アウトソーシングは外部委託、人材派遣とは違う、メリットやデメリット

労働力の商品化

アウトソーシングと人材派遣の違い

ビジネスの現場では人間の「労働力」も立派な商品としてやりとりされています。

この供給方法に、「アウトソーシング」や「人材派遣」といった種類があって、この2つは混同されやすいようです。

それぞれは事業システムとして異なるものです。

アウトソーシング

アウトソーシングは普通、外部委託と呼ばれるものです。

たとえば、ある会社から受注した仕事のうち、自社ではできない技術が必要だったとしても、技術を持つ別の会社にそれを請け負ってもらえば、その仕事の受注は成功します。

このシステムがアウトソーシングです。このメリットは、自社の労力の節約であり、自社の能力を外注企業に補うことで拡充でき、結果として顧客の要望に添えるわけです。

人材派遣

人材派遣は人材の補充を目的としたシステムです。派遣社員やアルバイトの管理会社に依頼して、ある期間に必要な労力を雇い入れる仕組みです。

たとえば、繁忙期に現状の労力は納品が間に合わないといった場合に、派遣社員を依頼して、業務を手伝ってもらって乗り切るといった形です。

この場合、人材派遣の依頼主は派遣会社に報酬を払います。派遣社員の給料は派遣会社から受け取ることになります。

アウトソーシングと人材派遣を使い分ける

現状で必要なものを選択

アウトソーシングは、他社への仕事の依頼です。それに対して、人材派遣は、労力のみの依頼になります。

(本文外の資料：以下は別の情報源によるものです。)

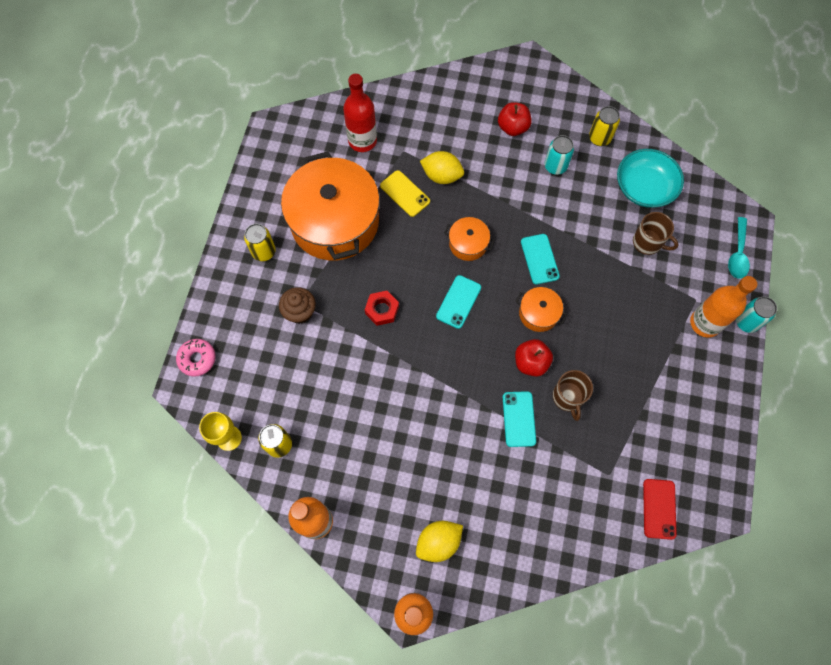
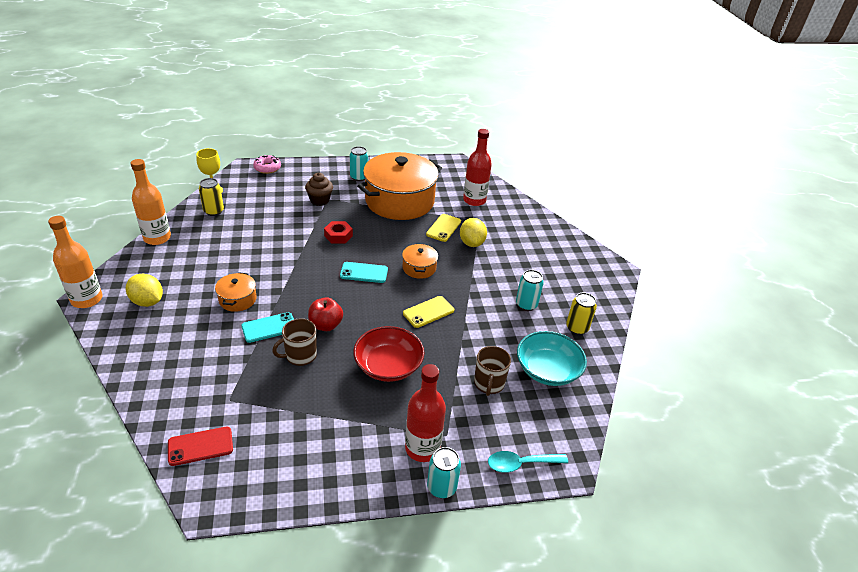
camera: 65 degrees right, 30 degrees down
(264, 252) = (359, 177): yellow can -> turquoise can
(513, 127) = (545, 272): red apple -> none
(538, 313) = (375, 321): orange pot -> orange pot (237, 299)
(539, 259) = (428, 312): turquoise phone -> yellow phone
(603, 320) = (388, 366): none -> red bowl
(705, 323) = (422, 448): orange bottle -> red bottle

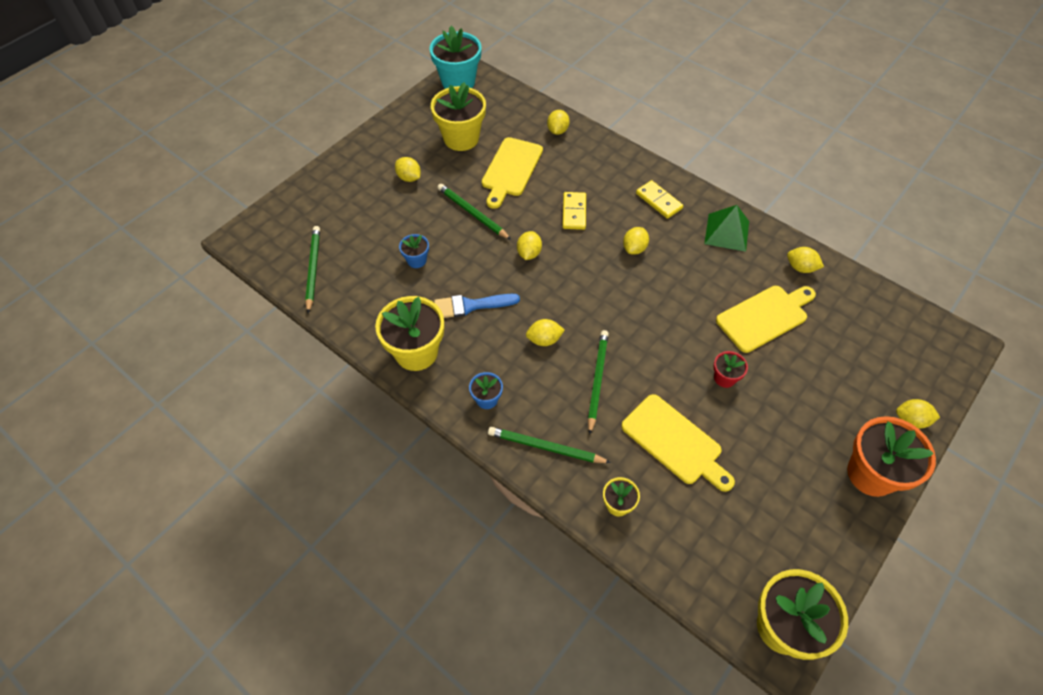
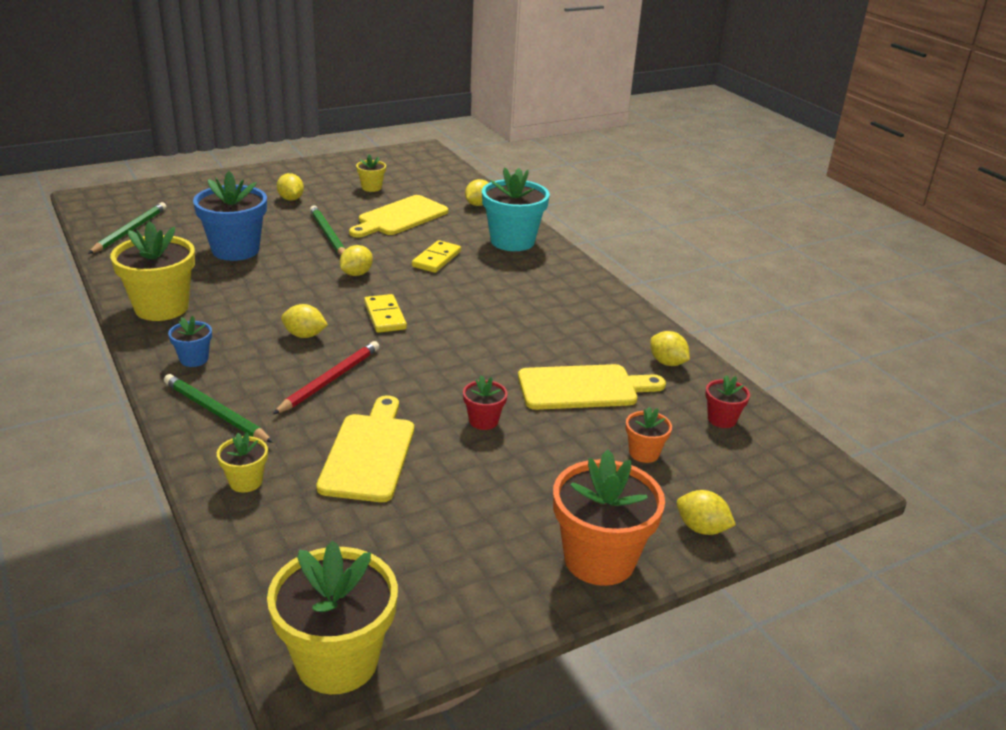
camera: 20 degrees right, 25 degrees down
(416, 260) = (235, 250): blue flower pot -> blue flower pot, size x2.04
(458, 82) = (408, 155): turquoise flower pot -> turquoise flower pot (512, 241)
(461, 138) = (371, 187): yellow flower pot -> yellow flower pot, size x0.49
(471, 305) = (254, 292): blue brush -> none
(597, 380) = (329, 380): green pencil -> red pencil
(634, 248) = (477, 299): yellow lemon -> none
(658, 201) = (541, 274): yellow domino -> yellow domino (384, 316)
(675, 442) = (369, 453): yellow cutting board -> yellow cutting board turned 150 degrees counterclockwise
(727, 232) = (599, 314): green pyramid -> none
(839, 366) = (644, 453): none -> orange flower pot
(865, 312) = (722, 419): none -> red flower pot

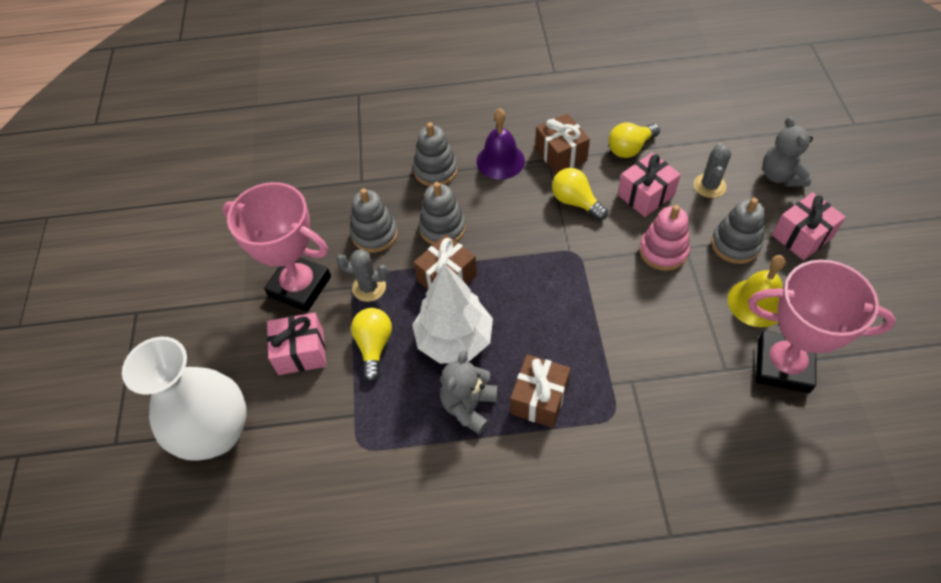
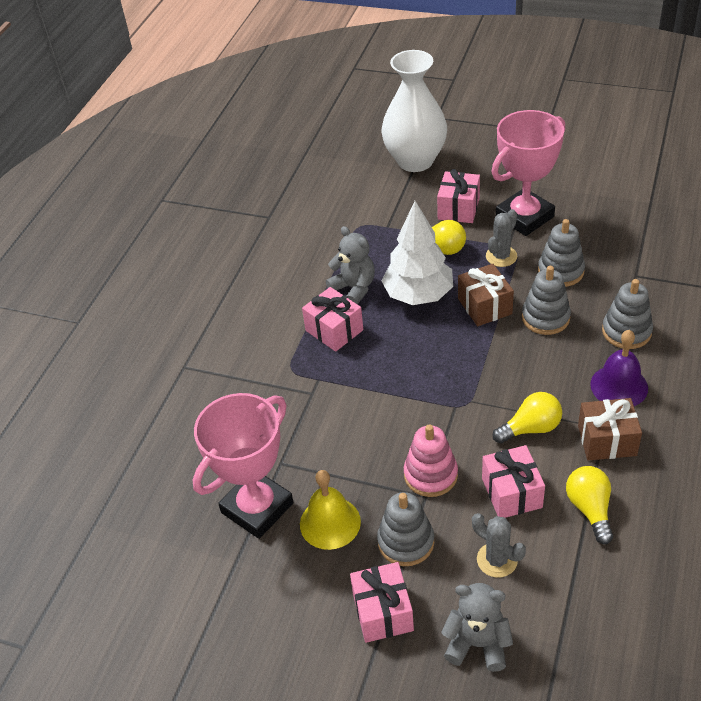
camera: 115 degrees right, 10 degrees down
(539, 399) = (334, 330): brown gift -> pink gift

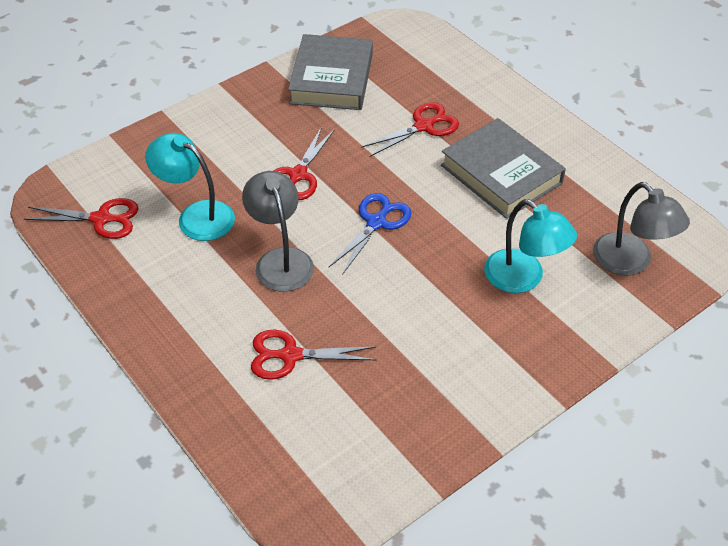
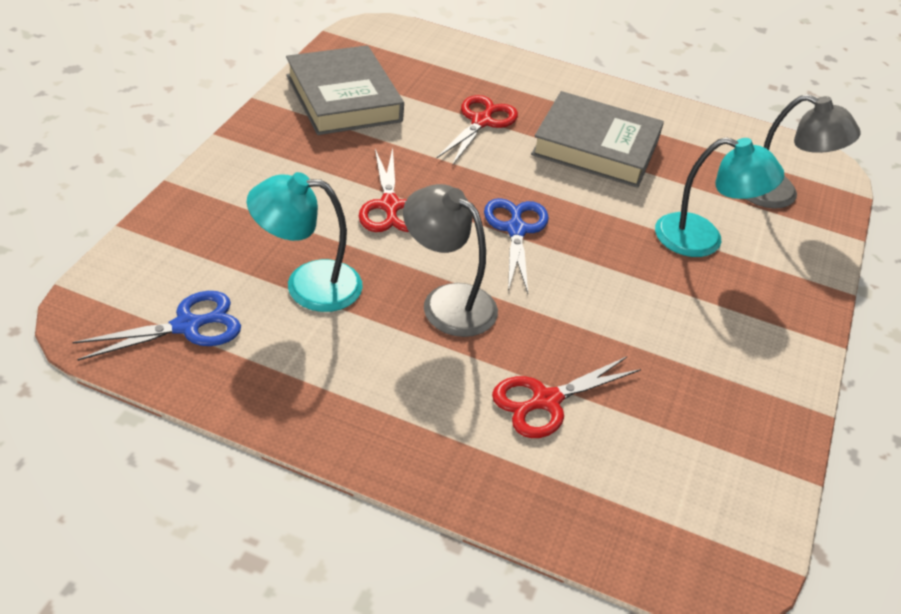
camera: 35 degrees left, 5 degrees down
(101, 219) = (187, 326): red scissors -> blue scissors

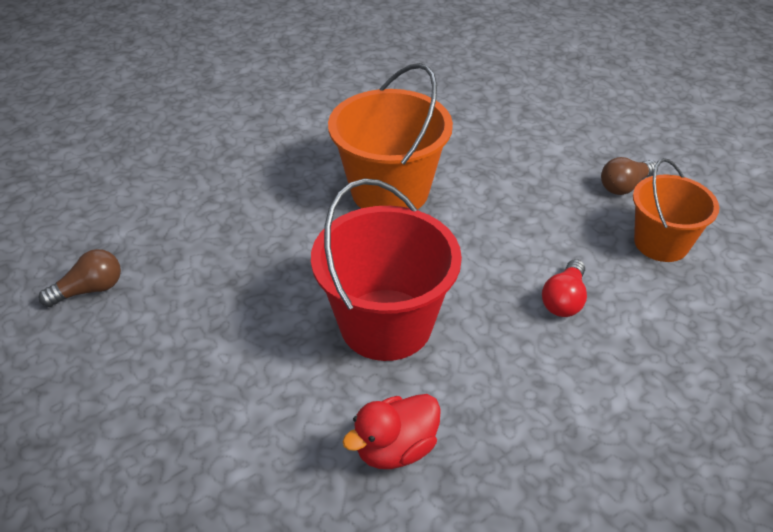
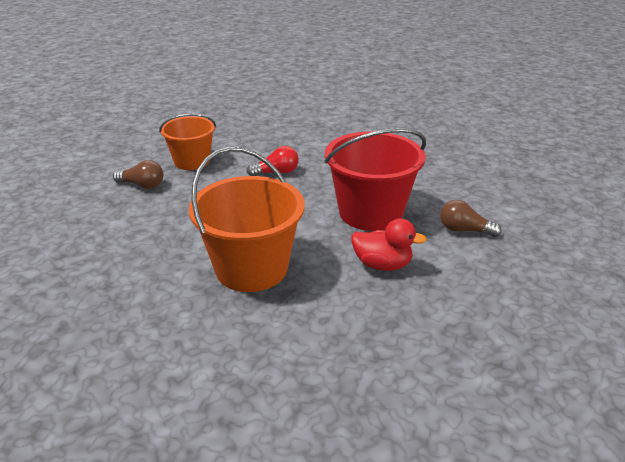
camera: 130 degrees left, 10 degrees down
(90, 290) = (537, 345): brown light bulb -> brown light bulb (464, 230)
(395, 448) = (431, 179): red duck -> red duck (382, 265)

アウトソーシングは外注になるので、依頼した仕事についての管理が簡単ではありません。しかし、人材派遣では労力そのものを管理できるので、労力の管理がやりやすいと言えます。

両方とも、他社の労力を一時的に利用するという形態であるにも関わらず、利用している労力の種類に大きな違いがあるのです。

アウトソーシングのメリット

効率アップや品質向上

受託側企業の専門性の高さによって、初めから品質が担保されます。また、専門性のために迅速な対応が期待でき、時間的なコストも省けます。

コア業務へ専念

企業が持っている経営資源を効率的に活用できます。そのため経済のグローバル化によって、不確実性が増す状況では変動する顧客ニーズに合わせていく必要があるからです。

コスト削減

専門的な高度な業務を専門業者に外部委託するので、人件費を削減できる可能性が高くなります。

アウトソーシングのデメリット

ノウハウが蓄積できなくなる

外部委託によって時間的・費用的なコストが削減できる反面、その専門性の高い業務経験が自社内で蓄積できなくなります。

受託側企業が事業から撤退したり、倒産した場合はリスクが増すわけです。

ガバナンスが弱くなる

業務の進行状態を把握しにくいので、ガバナンス=企業統治が弱体化することになります。

情報漏洩リスク

個人情報を扱う人事関連の仕事やカスタマーサポート、データセンターの運営、情報システムの構築まで外部委託することが多いので、機密情報の漏洩リスクが存在します。